The general public, home gardeners, were not the target audience for the agricultural fair. We saw busloads and busloads of people arriving from around the Kingdom: farmers, agricultural cooperatives, students studying land management and agriculture from various technical schools and universities, and development organizations such as the Population and Community Development Association, for which Tawn’s father has worked for many years.
The buses are worth mentioning. They are decked out in all sorts of wild paint schemes, blaring with music, lacking proper air conditioning – karaoke parlors on wheels. And they arrived, one after the other, from all corners of the country.
It is easy to be skeptical about Chia Tai’s intentions. But as I looked around the test gardens, I saw many varieties of vegetables and fruits that are not normally available at the corner market. Certainly, no heirloom tomatoes to be found, but enough varieties of other fruits and vegetables to encourage farmers to expand the diversity of what they grow, to develop new markets and pique the Thai consumers’ interest in new and different fresh foods.
This being Thailand, there was plenty of fun to be had. Not only nonstop blaring announcements and music, but raffles, games of skills and chance, picture taking opportunities, heart-shaped watermelons (grown in a box) and vegetable carving galore.

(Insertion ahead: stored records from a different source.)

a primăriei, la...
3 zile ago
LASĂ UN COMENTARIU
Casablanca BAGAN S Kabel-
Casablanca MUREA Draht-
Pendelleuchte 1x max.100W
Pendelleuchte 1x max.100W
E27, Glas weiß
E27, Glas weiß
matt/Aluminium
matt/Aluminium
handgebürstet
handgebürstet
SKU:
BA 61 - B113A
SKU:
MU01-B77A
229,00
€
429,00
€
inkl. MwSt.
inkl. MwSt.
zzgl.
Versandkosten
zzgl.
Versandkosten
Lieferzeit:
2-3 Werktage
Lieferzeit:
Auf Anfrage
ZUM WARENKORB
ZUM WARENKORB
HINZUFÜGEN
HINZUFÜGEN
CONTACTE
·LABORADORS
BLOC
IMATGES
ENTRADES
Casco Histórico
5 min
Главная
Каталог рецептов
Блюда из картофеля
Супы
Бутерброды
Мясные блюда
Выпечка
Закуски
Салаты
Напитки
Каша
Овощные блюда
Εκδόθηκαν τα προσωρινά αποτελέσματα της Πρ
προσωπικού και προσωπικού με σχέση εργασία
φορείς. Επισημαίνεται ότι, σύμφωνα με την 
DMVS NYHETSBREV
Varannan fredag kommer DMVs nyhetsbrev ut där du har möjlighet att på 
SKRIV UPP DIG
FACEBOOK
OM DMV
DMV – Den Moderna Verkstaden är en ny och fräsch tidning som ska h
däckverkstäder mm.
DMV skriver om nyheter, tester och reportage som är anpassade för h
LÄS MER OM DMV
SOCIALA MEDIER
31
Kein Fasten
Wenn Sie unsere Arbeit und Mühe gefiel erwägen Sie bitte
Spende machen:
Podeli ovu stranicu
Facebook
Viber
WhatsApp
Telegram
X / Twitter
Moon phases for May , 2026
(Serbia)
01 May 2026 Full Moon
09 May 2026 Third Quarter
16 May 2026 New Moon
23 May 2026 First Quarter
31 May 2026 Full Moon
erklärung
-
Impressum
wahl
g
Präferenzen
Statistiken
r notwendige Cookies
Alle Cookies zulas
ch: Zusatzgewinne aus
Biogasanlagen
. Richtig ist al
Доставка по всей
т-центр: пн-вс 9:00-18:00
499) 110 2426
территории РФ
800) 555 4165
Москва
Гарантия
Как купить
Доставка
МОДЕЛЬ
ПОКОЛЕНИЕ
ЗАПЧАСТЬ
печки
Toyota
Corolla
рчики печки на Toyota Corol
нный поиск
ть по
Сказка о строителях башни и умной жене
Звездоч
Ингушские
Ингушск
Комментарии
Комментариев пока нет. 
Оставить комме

Vegetable carving is actually a traditional Thai craft. Here it was taken in some unusual directions. Funny note about the penguin playing football, below. A mother brought her toddler over to see the carvings and said, in Thai, “Look, a football.” The toddler then promptly kicked the “ball” and it rolled away. The shocked mother promptly scolded her child, “No, no, it isn’t a real football!” Poor child – probably wishes mum would make up her mind.
And, since this is Thailand, of course we had the requisite “We Love the King” carving:
We had seen all we needed to see by lunchtime and after having some food – more on that in another entry – we bought some souvenir melons and then turned the car’s nose back towards the City of Angels.